For PS/2 ports there are so called Y-Cable available, which make it possible to use external mouse and external keyboard at the same time if your laptop supports this feature.
![]() | Don't plug in the external mouse while powered up. If you have separate mouse and keyboard ports, make sure you plug the mouse in the mouse port and the keyboard in the keyboard port. If you don't, you may have to do a hard reboot of the laptop to get it to recover. |
PowerBooks have a trackpad and only one button, although you can plug in external multi-button USB mice. The usual thing is to map a couple of keys on the keyboard to the middle and right mouse buttons; your Linux distribution should come with instructions on how to configure this (it's not specific to laptops, as all Apple mice are single-button).

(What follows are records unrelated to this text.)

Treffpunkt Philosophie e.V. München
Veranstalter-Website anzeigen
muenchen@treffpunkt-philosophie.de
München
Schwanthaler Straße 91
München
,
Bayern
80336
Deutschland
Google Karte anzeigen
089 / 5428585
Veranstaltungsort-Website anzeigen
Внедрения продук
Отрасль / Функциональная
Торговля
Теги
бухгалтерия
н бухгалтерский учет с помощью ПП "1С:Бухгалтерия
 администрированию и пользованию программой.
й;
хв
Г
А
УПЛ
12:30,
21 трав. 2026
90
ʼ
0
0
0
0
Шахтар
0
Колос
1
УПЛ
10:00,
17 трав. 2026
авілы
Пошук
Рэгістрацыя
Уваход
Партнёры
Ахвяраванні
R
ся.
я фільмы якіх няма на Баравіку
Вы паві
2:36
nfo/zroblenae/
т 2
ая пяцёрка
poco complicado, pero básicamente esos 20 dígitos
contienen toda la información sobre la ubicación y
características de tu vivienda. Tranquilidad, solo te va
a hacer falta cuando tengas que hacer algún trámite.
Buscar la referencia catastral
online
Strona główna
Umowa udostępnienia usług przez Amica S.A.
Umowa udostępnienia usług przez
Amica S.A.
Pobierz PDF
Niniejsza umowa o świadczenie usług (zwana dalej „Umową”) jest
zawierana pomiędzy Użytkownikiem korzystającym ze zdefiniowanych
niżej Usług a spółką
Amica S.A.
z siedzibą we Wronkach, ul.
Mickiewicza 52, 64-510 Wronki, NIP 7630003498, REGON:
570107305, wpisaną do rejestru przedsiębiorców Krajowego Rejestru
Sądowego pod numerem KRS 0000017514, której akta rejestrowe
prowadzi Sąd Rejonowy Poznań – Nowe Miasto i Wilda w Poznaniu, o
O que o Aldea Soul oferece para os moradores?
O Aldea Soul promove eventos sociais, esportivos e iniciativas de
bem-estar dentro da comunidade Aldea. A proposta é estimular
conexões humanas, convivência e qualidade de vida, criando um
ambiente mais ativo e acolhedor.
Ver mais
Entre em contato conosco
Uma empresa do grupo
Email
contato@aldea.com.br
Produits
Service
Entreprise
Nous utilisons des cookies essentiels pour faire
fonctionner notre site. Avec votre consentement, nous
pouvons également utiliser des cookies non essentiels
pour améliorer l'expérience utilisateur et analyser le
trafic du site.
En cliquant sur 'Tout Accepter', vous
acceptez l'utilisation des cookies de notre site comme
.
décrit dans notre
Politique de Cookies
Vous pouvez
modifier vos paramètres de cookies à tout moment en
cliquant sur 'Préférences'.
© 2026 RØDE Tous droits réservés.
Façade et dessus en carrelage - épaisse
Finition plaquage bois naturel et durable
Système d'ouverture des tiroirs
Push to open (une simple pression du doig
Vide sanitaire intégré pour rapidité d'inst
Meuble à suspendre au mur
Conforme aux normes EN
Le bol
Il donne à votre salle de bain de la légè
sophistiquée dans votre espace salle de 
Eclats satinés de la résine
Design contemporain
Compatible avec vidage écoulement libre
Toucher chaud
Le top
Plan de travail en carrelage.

(If you are using the Xpmac server, the default is option-1 and option-2, and you can change this by passing -middlekey <keycode> -rightkey <keycode> arguments to Xpmac, and -nooptionmouse if you don't want the option key to be needed. If you are using XFree86, you pass adb_buttons=<middlekey>,<rightkey> kernel arguments (no option is required). I use adb_buttons=58,55 to map the option and Apple/command keys (which are little-used in Linux); use e.g. xev to find out the keycode for a given key.)